**任务目标**
将下列记录中自包含“FINTEC (Mar 02 – Mar 09)”的一行起、至包含“Rank the series by their maximum value, from lowest”的一行止的全部内容原样输出，首尾两行均包括在内。

**任务数据**
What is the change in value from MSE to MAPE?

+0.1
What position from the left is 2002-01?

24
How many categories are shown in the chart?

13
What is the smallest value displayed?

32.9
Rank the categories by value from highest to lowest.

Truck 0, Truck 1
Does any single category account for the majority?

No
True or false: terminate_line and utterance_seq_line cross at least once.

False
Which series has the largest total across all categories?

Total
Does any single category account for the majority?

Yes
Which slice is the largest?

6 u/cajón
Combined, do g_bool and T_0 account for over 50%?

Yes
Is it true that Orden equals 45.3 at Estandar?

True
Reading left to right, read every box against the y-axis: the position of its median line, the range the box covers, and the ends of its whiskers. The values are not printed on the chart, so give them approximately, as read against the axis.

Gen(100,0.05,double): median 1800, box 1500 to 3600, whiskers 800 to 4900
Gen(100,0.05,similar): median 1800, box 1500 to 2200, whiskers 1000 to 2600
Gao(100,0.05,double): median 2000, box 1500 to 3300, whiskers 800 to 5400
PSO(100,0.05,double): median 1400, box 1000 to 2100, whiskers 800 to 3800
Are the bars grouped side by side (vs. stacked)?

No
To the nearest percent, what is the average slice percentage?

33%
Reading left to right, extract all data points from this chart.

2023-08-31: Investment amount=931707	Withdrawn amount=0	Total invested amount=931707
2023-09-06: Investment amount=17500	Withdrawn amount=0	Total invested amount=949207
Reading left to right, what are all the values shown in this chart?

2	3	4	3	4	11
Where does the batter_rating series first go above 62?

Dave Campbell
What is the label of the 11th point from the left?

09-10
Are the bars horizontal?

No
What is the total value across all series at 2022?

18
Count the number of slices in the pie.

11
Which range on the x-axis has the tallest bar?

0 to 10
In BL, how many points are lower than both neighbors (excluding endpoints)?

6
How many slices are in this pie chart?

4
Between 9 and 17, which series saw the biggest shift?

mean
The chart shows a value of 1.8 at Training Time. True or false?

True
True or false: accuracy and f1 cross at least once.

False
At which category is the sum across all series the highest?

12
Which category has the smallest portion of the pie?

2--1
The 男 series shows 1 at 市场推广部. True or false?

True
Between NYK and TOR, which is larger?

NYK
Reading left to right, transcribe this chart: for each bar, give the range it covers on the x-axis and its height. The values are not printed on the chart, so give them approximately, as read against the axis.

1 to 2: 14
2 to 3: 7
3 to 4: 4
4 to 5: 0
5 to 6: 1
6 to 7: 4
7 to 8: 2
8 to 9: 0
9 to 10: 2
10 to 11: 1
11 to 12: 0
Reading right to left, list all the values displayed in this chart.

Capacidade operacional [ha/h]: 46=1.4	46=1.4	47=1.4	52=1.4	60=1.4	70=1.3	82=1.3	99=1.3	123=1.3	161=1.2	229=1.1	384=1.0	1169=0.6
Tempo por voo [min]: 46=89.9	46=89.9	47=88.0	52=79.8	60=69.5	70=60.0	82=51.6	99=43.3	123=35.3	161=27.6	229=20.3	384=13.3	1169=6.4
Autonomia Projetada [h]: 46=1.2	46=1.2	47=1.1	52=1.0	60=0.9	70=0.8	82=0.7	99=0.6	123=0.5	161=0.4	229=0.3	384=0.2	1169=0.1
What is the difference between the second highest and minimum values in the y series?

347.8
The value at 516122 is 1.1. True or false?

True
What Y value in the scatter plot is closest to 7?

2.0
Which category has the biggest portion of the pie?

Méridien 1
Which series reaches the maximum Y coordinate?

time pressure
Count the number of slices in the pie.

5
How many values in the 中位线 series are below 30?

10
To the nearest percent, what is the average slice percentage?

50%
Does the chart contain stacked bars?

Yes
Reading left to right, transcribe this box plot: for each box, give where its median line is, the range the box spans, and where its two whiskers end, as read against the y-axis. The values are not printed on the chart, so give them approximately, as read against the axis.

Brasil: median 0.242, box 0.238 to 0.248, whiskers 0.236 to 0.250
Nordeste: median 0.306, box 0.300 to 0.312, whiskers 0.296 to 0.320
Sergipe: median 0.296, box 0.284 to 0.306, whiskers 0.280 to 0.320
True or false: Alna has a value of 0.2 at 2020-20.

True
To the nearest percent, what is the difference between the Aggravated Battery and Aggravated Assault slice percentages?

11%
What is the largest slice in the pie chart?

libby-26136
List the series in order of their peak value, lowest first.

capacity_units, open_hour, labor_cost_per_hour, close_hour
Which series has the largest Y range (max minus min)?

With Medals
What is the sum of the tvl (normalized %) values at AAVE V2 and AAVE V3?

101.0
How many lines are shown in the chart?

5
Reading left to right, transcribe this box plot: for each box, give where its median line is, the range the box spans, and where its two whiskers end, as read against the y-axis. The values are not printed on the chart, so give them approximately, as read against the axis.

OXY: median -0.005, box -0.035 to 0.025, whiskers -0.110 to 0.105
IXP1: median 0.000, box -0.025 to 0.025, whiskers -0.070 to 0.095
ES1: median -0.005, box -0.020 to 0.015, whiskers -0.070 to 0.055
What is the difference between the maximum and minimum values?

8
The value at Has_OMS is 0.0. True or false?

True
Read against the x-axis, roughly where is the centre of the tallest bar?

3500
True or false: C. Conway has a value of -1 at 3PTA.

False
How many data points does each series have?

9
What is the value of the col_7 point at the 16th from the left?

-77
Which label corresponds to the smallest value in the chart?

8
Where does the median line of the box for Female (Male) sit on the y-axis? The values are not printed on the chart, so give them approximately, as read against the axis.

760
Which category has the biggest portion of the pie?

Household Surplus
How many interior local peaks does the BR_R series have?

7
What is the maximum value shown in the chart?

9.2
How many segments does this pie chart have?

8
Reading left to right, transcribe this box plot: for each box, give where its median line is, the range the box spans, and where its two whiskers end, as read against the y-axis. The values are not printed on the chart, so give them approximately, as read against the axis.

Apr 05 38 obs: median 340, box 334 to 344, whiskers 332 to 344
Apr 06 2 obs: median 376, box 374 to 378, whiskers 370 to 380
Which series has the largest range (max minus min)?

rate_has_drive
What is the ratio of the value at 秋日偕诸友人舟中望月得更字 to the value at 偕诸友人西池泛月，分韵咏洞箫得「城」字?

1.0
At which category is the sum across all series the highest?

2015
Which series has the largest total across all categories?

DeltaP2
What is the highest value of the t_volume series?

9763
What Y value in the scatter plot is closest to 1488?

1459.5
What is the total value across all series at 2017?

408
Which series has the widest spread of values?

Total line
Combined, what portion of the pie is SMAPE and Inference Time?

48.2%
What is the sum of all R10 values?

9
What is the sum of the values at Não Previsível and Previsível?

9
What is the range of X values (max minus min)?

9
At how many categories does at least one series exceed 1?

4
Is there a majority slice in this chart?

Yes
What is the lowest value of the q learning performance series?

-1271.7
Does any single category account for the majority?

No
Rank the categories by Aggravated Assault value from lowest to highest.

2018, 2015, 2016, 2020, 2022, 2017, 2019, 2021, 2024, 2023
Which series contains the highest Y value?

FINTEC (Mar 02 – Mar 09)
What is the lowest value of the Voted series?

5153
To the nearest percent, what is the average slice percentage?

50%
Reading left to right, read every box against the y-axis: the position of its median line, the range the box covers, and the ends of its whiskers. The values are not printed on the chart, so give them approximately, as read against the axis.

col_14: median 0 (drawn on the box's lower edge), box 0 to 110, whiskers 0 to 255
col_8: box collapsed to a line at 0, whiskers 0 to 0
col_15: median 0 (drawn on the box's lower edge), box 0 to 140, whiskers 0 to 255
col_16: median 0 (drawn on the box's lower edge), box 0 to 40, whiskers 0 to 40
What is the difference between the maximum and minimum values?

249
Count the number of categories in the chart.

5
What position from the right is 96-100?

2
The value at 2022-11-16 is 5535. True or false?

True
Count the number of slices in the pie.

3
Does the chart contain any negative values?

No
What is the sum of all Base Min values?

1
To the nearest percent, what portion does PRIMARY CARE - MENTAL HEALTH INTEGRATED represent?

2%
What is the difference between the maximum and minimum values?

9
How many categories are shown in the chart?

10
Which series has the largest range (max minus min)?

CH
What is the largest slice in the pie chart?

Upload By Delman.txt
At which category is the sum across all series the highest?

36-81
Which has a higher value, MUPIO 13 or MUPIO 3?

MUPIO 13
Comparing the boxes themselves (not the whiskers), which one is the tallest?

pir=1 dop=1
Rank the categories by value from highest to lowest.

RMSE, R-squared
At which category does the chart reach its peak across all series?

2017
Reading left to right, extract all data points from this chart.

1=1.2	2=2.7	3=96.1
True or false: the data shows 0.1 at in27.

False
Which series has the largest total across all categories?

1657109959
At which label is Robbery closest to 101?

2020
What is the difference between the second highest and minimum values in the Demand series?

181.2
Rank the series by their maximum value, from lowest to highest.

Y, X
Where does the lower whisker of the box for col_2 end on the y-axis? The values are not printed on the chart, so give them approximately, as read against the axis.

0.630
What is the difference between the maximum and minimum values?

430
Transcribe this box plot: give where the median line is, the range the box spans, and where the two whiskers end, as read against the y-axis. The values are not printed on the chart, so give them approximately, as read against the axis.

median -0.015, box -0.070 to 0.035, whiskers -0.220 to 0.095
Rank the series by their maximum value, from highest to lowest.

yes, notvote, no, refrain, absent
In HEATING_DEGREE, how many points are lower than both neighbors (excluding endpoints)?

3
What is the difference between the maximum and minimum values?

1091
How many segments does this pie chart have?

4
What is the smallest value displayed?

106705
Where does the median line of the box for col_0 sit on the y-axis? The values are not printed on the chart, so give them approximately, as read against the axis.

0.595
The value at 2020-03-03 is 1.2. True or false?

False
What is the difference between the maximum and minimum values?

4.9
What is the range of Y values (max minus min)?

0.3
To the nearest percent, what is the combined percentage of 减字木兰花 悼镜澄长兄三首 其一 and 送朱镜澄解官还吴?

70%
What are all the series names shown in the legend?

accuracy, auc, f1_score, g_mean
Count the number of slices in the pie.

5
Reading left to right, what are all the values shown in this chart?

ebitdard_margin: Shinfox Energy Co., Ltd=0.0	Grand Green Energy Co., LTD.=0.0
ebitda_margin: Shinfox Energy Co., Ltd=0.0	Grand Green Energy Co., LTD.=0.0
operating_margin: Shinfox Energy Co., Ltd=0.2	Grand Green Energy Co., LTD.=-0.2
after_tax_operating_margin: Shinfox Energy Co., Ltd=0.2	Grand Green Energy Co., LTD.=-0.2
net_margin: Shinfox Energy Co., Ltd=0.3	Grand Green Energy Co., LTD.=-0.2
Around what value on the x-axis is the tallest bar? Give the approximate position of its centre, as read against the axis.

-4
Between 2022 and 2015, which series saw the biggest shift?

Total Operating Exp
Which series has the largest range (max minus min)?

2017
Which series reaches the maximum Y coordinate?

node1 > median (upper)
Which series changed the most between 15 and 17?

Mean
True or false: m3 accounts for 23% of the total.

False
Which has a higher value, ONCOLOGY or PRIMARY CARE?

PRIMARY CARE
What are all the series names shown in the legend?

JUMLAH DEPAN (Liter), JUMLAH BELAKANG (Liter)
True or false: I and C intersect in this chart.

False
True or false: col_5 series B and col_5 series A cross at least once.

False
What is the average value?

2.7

**任务答案**
FINTEC (Mar 02 – Mar 09)
What is the lowest value of the Voted series?

5153
To the nearest percent, what is the average slice percentage?

50%
Reading left to right, read every box against the y-axis: the position of its median line, the range the box covers, and the ends of its whiskers. The values are not printed on the chart, so give them approximately, as read against the axis.

col_14: median 0 (drawn on the box's lower edge), box 0 to 110, whiskers 0 to 255
col_8: box collapsed to a line at 0, whiskers 0 to 0
col_15: median 0 (drawn on the box's lower edge), box 0 to 140, whiskers 0 to 255
col_16: median 0 (drawn on the box's lower edge), box 0 to 40, whiskers 0 to 40
What is the difference between the maximum and minimum values?

249
Count the number of categories in the chart.

5
What position from the right is 96-100?

2
The value at 2022-11-16 is 5535. True or false?

True
Count the number of slices in the pie.

3
Does the chart contain any negative values?

No
What is the sum of all Base Min values?

1
To the nearest percent, what portion does PRIMARY CARE - MENTAL HEALTH INTEGRATED represent?

2%
What is the difference between the maximum and minimum values?

9
How many categories are shown in the chart?

10
Which series has the largest range (max minus min)?

CH
What is the largest slice in the pie chart?

Upload By Delman.txt
At which category is the sum across all series the highest?

36-81
Which has a higher value, MUPIO 13 or MUPIO 3?

MUPIO 13
Comparing the boxes themselves (not the whiskers), which one is the tallest?

pir=1 dop=1
Rank the categories by value from highest to lowest.

RMSE, R-squared
At which category does the chart reach its peak across all series?

2017
Reading left to right, extract all data points from this chart.

1=1.2	2=2.7	3=96.1
True or false: the data shows 0.1 at in27.

False
Which series has the largest total across all categories?

1657109959
At which label is Robbery closest to 101?

2020
What is the difference between the second highest and minimum values in the Demand series?

181.2
Rank the series by their maximum value, from lowest to highest.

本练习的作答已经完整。